Census shows Ireland is a land of opportunity for many

Analysis: With half a million foreign nationals, Ireland has evolved into a diverse nation

President Michael D Higgins with Syrian journalist Razan Ibraheem and Brian Killoran,  CEO of the Immigrant Council of Ireland. Mr Killoran said the ban on asylum seekers accessing employment meant many people’s skills and qualifications were not being recognised. Photograph: Brenda Fitzsimons

President Michael D Higgins with Syrian journalist Razan Ibraheem and Brian Killoran, CEO of the Immigrant Council of Ireland. Mr Killoran said the ban on asylum seekers accessing employment meant many people’s skills and qualifications were not being recognised. Photograph: Brenda Fitzsimons

 

Exactly 100 years after Patrick Pearse read the Proclamation on the steps of the GPO on April 24th, 1916, men, women and children across the State gathered in their homes to fill out the census form.

Could he have imagined that, a century later, his homeland would have evolved into a diverse and multi-cultural island with more than 130,000 Polish speakers, more than 17,000 Chinese speakers, and more than 16,000 Arabic speakers?

The 2016 census and diversity results reveal an Ireland which, as home to 535,475 foreign nationals, or 11 per cent of the population, has become a destination for jobs and opportunities for people from across the globe. This draw is shown by the age cohort, with nearly half of all foreign nationals aged between 25 and 42 years.

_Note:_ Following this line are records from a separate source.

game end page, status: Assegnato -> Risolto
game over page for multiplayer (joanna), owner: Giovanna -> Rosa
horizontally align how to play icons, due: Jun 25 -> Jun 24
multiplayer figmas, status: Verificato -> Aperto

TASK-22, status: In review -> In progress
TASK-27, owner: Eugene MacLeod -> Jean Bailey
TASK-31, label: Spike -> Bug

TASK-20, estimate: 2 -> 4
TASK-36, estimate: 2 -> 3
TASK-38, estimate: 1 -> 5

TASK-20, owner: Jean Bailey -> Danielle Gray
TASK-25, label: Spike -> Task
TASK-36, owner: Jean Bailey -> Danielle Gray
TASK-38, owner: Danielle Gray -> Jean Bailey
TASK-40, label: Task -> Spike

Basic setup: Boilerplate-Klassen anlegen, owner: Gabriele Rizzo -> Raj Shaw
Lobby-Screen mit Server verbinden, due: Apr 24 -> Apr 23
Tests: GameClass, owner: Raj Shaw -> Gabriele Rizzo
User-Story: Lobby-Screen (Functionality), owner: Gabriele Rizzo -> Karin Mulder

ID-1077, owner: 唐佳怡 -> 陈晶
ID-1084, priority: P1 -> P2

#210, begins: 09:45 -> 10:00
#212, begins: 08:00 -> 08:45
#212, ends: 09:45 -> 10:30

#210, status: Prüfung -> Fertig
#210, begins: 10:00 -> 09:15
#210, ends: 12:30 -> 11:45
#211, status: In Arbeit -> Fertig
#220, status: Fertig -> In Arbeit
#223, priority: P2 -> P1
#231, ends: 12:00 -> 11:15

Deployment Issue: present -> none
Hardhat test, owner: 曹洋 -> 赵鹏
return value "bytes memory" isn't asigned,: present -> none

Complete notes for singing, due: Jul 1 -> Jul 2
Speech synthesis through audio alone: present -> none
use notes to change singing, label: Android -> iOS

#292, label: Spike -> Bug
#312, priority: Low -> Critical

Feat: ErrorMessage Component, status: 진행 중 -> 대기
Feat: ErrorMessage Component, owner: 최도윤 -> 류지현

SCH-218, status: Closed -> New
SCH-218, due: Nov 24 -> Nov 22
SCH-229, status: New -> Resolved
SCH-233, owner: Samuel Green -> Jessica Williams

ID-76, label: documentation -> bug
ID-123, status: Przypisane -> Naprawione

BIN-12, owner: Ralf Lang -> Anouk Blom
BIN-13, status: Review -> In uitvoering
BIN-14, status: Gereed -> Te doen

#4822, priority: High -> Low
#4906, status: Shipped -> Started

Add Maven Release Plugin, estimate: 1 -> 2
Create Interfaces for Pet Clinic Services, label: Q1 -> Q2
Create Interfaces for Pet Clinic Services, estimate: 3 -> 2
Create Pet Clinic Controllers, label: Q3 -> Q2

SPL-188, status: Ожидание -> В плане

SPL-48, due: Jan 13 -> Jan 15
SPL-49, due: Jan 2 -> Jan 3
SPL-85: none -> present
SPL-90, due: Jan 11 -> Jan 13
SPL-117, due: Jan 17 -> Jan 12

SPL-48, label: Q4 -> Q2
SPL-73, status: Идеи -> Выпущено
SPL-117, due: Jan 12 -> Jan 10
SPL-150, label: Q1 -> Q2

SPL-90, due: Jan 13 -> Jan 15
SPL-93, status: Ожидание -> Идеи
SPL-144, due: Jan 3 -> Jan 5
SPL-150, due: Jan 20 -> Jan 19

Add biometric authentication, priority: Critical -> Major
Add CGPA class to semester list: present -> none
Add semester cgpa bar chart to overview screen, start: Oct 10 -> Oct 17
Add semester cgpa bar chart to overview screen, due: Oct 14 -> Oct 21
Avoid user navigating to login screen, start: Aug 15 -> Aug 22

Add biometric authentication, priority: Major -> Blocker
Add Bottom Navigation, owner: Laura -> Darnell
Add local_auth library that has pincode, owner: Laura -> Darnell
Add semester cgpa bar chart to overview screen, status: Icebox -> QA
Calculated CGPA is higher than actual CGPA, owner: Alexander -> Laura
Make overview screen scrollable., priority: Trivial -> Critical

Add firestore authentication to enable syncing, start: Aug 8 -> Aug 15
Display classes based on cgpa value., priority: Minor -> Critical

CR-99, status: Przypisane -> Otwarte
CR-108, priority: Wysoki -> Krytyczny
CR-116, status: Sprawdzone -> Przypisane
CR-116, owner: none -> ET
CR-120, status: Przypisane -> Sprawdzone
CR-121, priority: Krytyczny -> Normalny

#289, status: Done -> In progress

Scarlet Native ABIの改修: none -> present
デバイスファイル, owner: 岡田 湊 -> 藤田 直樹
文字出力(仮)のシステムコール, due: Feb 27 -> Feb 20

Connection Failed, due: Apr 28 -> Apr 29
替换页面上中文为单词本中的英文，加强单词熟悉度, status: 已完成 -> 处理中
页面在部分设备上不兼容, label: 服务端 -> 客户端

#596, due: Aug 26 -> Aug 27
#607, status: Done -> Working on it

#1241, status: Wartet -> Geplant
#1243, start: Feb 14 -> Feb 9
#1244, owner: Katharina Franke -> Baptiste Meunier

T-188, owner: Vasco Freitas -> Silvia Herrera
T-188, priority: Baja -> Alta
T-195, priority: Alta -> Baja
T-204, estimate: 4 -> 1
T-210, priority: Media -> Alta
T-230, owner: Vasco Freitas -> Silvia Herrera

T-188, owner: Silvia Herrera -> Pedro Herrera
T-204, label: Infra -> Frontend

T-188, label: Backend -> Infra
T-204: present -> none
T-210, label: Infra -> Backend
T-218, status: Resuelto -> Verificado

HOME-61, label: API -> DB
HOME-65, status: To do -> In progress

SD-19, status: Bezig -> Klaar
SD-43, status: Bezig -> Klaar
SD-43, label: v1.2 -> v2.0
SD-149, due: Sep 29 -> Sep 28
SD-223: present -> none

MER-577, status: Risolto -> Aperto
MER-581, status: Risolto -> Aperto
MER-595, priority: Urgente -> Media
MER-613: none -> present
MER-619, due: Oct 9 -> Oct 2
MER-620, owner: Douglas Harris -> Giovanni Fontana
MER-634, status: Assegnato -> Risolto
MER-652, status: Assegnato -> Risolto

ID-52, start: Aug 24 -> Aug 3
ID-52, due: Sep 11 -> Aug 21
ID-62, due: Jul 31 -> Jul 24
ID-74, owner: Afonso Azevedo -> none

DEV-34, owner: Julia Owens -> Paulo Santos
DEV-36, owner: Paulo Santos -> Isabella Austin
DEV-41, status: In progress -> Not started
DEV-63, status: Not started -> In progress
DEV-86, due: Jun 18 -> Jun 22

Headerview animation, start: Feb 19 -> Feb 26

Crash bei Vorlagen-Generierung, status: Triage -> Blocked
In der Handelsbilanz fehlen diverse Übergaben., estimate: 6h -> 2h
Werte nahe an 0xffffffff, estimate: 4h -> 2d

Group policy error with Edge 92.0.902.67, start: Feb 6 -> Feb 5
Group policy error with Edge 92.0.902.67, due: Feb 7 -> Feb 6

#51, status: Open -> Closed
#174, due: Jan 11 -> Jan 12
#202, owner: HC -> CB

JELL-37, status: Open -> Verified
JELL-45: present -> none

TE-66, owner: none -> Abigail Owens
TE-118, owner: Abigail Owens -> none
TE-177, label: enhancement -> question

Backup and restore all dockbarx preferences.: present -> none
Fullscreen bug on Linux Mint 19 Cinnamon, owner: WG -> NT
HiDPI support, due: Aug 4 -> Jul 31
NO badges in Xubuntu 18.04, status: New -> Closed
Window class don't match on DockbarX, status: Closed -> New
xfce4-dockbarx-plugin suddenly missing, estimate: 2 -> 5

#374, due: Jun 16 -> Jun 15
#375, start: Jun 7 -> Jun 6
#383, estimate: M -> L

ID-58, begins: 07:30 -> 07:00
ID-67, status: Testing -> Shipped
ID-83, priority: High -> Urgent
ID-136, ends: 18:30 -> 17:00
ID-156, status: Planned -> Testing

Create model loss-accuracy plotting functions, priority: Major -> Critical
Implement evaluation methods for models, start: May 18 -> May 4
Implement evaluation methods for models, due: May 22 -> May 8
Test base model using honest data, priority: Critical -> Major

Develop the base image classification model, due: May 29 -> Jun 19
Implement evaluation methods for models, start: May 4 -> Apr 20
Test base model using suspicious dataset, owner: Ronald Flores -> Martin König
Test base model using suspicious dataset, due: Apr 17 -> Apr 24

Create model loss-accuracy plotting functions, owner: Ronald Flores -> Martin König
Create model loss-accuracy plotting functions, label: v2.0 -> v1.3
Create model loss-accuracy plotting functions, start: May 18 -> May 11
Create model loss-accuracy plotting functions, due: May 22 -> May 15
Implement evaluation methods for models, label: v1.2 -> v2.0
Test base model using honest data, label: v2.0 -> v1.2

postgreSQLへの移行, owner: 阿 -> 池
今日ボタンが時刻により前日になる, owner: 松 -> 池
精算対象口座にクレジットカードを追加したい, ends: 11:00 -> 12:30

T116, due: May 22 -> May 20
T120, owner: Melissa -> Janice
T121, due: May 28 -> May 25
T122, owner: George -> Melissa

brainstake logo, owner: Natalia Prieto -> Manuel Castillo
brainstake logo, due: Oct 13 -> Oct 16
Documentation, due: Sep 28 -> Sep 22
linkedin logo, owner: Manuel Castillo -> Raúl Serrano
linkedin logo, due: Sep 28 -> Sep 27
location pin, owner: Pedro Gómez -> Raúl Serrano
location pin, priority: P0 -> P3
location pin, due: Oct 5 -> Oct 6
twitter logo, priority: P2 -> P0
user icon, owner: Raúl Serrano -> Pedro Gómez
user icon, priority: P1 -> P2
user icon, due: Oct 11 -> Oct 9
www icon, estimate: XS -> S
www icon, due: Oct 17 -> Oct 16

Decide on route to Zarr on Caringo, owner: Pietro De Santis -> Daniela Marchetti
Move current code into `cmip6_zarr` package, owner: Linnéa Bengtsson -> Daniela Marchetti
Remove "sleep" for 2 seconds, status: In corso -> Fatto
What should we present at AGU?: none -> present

The 87.4 per cent jump in the number of people in Ireland with dual Irish nationality shows more people are opting to make use of distant Irish relatives and are following the Financial Times’ advice that Irish grandmothers are a “must-have accessory”.

Despite the census taking place before the Brexit vote and the election of US president Donald Trump, Irish-Americans (17,552) comprised the largest group of dual citizens, followed by Irish-UK (15,428) .

While the vast majority of foreign nationals now live in our cities, high numbers have also ended up in towns around Ireland; for example, they make up nearly 40 per cent of the population of Ballyhaunis, Co Mayo.

Unemployment rate

Even though 293,830 foreign nationals were working in Ireland in April 2016, the unemployment rate among this cohort stood at 15.4 per cent, 3 per cent higher than unemployment among Irish nationals.

Brian Killoran, chief executive of the Immigrant Council of Ireland, said these figures only “reinforce the repeated findings that people from migrant backgrounds face additional barriers accessing the workforce, including racial discrimination”.

He said the ban on asylum seekers accessing employment meant many people’s skills and qualifications were not being recognised. “Having a job, being able to support yourself and your family, and feel part of a community is central for successful integration.”

Strikingly, 1,167 people registered as having “no nationality”, which could represent both asylum seekers and the children of asylum seekers who have been born in direct provision but are unable to claim Irish citizenship as a result of the 2004 referendum.